I looked these up as they happened.
- irenic
- aiming or aimed at peace.
My first reaction to this was, "yeah, right, whatever": any pretensions the international economic community has toward peace create an unstable veneer maintained in the pursuit of profit, easily broken. Humans fight because it is good for breeding (Wilson goes on to suggest this, in a later chapter).
- Cadmean victory
- a prryhic victory (won at too great a cost to be of use to the victor).
My negativity blossomed at this stage. I thought of god-fearing politicians, burning away the present day in pursuit of greatness with nary a concern for the future, secure in their knowledge of the second coming and the termination of this time ("EschatonsRUs").
- epiphyte
- a plant growing but not parasitic on another.
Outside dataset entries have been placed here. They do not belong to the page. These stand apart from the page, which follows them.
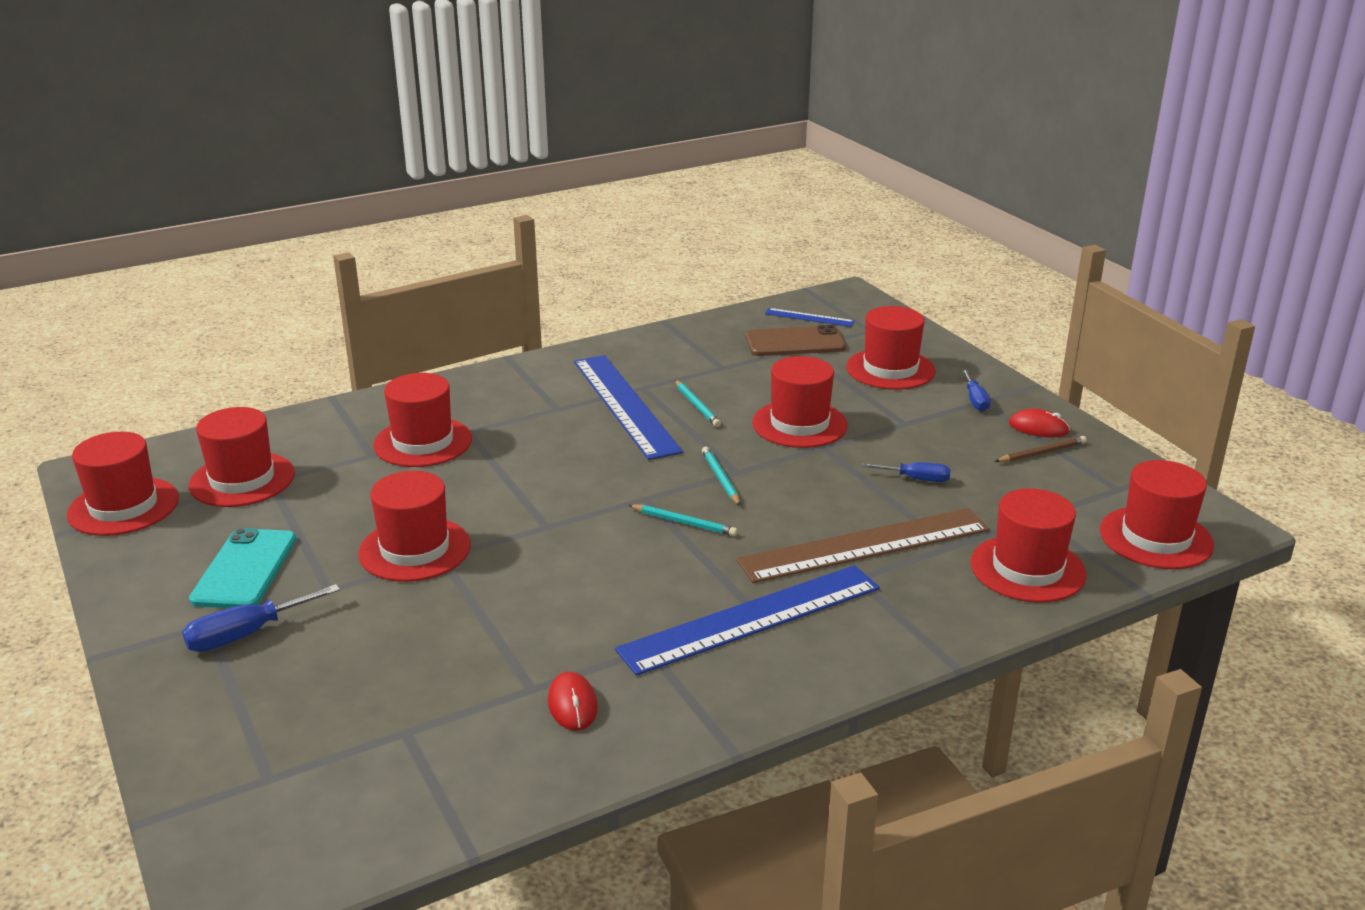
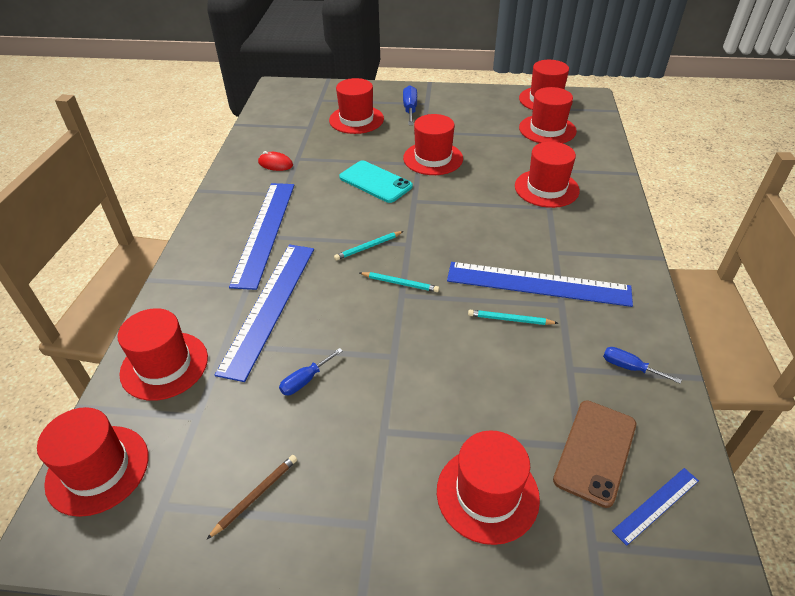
camera: 125 degrees right, 15 degrees up
(245, 569) = (460, 117): turquoise phone -> turquoise phone (375, 182)
(799, 424) = (436, 362): red hat -> red hat (356, 119)
(864, 545) = (269, 306): brown ruler -> blue ruler
(975, 400) = (376, 520): blue screwdriver -> blue screwdriver (629, 367)
(1038, 428) = (289, 532): red mouse -> none
(1041, 453) = (255, 496): brown pencil -> brown pencil turned 150 degrees counterclockwise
And then this. The meaning of epiphyte was unknown to me. I read the definition and felt warm and fuzzy again: the network of connotations, moving with the metaphors of these three words had come into harmony.
To avoid the Cadmean victory and reach a greater good, to be irenic in our doings and our beings we can remember that we all can be epiphytes: growing on one another, present but not parasitic. Epiphytes the whole way down, but also the whole way up. I'm on you and you're on me. Somewhere in the cycle we connect with one another and we connect with everything else.
I've trackbacked this posting to Eric quoting me because this everybody's an epiphyte world view is the source of statements such as the one he quotes:
Transcluding is a good tool in the process of presenting thesis and antithesis, but at some point we want to crystallize out the synthesis.
Knowledge is the result of a collaborative dialectic dance. Sometimes we collaborate directly with others, sometimes we do it apparently alone, but always we do it in a network of many things: each thing presenting its own thesis, our many reactions a multitude of antitheses.
Just as we go to parks to see the epiphytes and other wonders of nature to be informed and enlivened, so too we go to people and their artifacts. And we protect, preserve and make accessible.